STUDY TEXT.
↓↓↓

A few days ago, we wrote about the Perseverance rover’s subsurface-studying radar and how it’s enabling us to get a view of the Martian subsurface that’s better than ever. But that’s not the only radar on Mars. China’s Zhurong rover is also on the Red Planet, also equipped with a radar, and also showing us new things about Mars.

Radars on Mars work the same as the ones on Earth: they send an electromagnetic signal and then “listen” to the reflections. If you want to see what’s under the ground, you need a ground penetrating radar — which basically means you’re sending the signal directly down instead of up.

The signal propagates from the antenna and reflects back whenever it encounters a different structure. Now, researchers analyzing data from the Zhurong rover believe they’ve found signs suggestive of sediment that likely formed during catastrophic flooding that happened millions of years ago.

↑↑↑

DATA.
↓↓↓

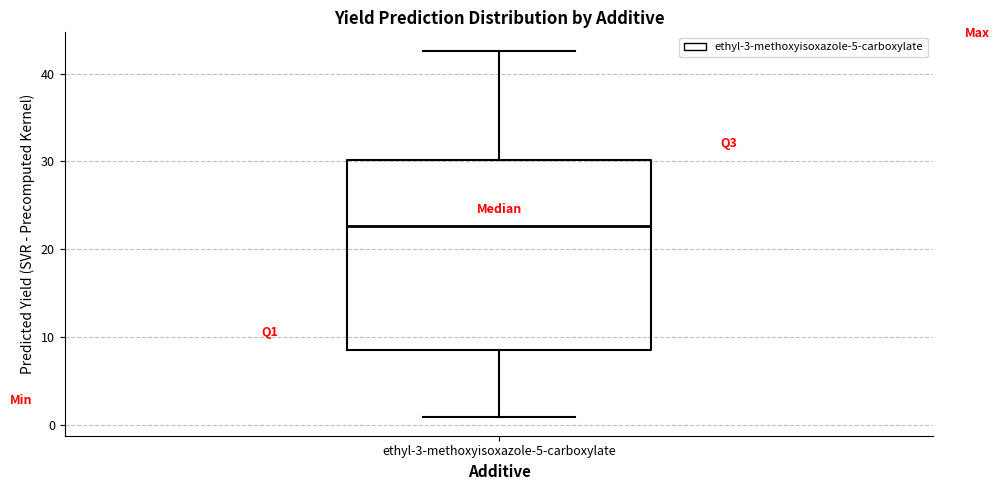

Read this box plot against the y-axis: the position of the median line, the range covered by the box, and the ends of both whiskers. The values are not printed on the chart, so give them approximately, as read against the axis.

median 23, box 9 to 30, whiskers 1 to 43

↑↑↑

TASKS TO CARRY OUT.
(1) In the Mars radar text, what do the researchers analyzing Zhurong rover data believe they have found signs of?
(2) Write out the part of the Mars radar text between "The signal propagates" and "of years ago.", inclusive.
The lines have nothing to do with the Mars radar text.

RESPONSES FOR EACH TASK.
(1) Sediment that likely formed during catastrophic flooding millions of years ago.

(2)
The signal propagates from the antenna and reflects back whenever it encounters a different structure. Now, researchers analyzing data from the Zhurong rover believe they’ve found signs suggestive of sediment that likely formed during catastrophic flooding that happened millions of years ago.